Innate lymphoid cells support regulatory T cells in the intestine through interleukin-2

Interleukin (IL)-2 is a pleiotropic cytokine that is necessary to prevent chronic inflammation in the gastrointestinal tract. The protective effects of IL-2 involve the generation, maintenance and function of regulatory T cells (Tregs), and low-dose IL-2 has emerged as a potential therapeutic strategy in inflammatory bowel disease (IBD) patients. However, the cellular and molecular pathways that control the production of IL-2 in the context of intestinal health are undefined. Here we identify that IL-2 is acutely required to maintain Tregs and immunologic homeostasis throughout the gastrointestinal tract. Strikingly, lineage-specific deletion of IL-2 in T cells could recapitulate these phenotypes in the large intestine, but not in the small intestine. Unbiased analyses revealed that group 3 innate lymphoid cells (ILC3) are the dominant cellular source of IL-2 in the small intestine, which is selectively induced by IL-1ß. Macrophages produce IL-1ß in the small intestine and activation of this pathway involves MyD88- and Nod2-dependent sensing of the microbiota. Loss-of-function studies defined that ILC3-derived IL-2 is essential to maintain Tregs, immunologic homeostasis and oral tolerance to dietary antigens uniquely in the small intestine. Furthermore, ILC3 production of IL-2 was significantly reduced in the small intestine of Crohn's disease patients, and this correlated with diminished Tregs. Collectively, these results reveal a previously unappreciated pathway whereby a microbiota- and IL-1ß-dependent axis promotes ILC3 production of IL-2 to orchestrate immune regulation in the small intestine. Overall design: RNAs of ILC3s or CD4+ T cells were respectively sorted as CD45+CD3-ROR?tGFP+CD127+ or CD45+CD3+CD4+ from 3 wild type mice.

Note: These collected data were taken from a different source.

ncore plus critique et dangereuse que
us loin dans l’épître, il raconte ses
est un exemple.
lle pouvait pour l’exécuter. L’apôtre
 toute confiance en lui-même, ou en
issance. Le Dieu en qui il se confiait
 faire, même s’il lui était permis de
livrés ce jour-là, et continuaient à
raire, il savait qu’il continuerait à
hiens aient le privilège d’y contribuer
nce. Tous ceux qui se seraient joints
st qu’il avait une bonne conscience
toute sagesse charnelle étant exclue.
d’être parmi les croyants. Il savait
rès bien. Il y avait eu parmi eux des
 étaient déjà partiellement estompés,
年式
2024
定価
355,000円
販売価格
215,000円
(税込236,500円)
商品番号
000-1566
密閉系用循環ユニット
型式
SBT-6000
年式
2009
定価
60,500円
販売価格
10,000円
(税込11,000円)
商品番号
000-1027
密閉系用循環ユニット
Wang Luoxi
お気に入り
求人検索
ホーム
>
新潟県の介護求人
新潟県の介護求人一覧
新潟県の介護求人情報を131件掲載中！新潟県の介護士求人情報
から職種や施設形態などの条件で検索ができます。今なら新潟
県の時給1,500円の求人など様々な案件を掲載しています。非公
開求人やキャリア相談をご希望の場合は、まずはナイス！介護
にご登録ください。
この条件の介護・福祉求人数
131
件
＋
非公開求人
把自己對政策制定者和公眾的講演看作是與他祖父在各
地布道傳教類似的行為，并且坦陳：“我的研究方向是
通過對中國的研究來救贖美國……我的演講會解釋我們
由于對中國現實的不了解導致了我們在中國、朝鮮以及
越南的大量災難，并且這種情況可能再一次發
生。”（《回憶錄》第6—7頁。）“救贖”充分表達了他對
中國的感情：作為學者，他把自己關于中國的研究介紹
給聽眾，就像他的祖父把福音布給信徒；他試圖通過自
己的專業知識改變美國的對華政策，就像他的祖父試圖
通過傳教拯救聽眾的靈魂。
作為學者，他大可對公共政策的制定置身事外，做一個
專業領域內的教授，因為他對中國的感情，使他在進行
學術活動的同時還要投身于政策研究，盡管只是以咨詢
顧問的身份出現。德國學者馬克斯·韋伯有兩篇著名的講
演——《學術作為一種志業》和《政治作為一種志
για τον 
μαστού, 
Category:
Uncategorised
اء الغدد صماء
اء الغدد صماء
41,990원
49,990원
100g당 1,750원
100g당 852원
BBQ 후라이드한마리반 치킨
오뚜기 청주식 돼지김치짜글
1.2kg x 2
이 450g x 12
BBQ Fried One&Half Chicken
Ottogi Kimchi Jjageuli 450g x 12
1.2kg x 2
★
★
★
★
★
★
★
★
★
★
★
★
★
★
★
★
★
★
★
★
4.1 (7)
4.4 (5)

白细胞介素-2（Interleukin-2, IL-2）是一种多效性细胞因子，对预防胃肠道慢性炎症至关重要。IL-2的保护效应涉及调节性T细胞（regulatory T cells, Tregs）的生成、维持与功能发挥，而低剂量IL-2已成为炎症性肠病（inflammatory bowel disease, IBD）患者的潜在治疗策略。然而，在肠道生理稳态下调控IL-2产生的细胞与分子通路仍未明确。本研究证实，IL-2是维持全胃肠道调节性T细胞稳态与免疫稳态的必需因子。值得注意的是，T细胞中IL-2的谱系特异性敲除可在大肠中重现上述表型，但无法在小肠中复制该效应。无偏分析显示，第三组固有淋巴样细胞（group 3 innate lymphoid cells, ILC3）是小肠中IL-2的主要细胞来源，其IL-2的产生受IL-1β选择性诱导。巨噬细胞在小肠中分泌IL-1β，该通路的激活依赖于MyD88与Nod2介导的微生物群感知。功能丧失实验证实，ILC3来源的IL-2是特异性维持小肠内调节性T细胞稳态、免疫稳态及膳食抗原口服耐受的关键因子。进一步研究发现，克罗恩病患者的小肠组织中，ILC3产生IL-2的能力显著降低，且这一现象与调节性T细胞数量减少密切相关。综上，本研究揭示了一条此前未被报道的通路：依赖于微生物群与IL-1β的信号轴可促进ILC3产生IL-2，从而调控小肠的免疫平衡。实验整体设计：分别从3只野生型小鼠中，分选得到CD45+CD3-RORγtGFP+CD127+的ILC3与CD45+CD3+CD4+的CD4+ T细胞，并提取其RNA。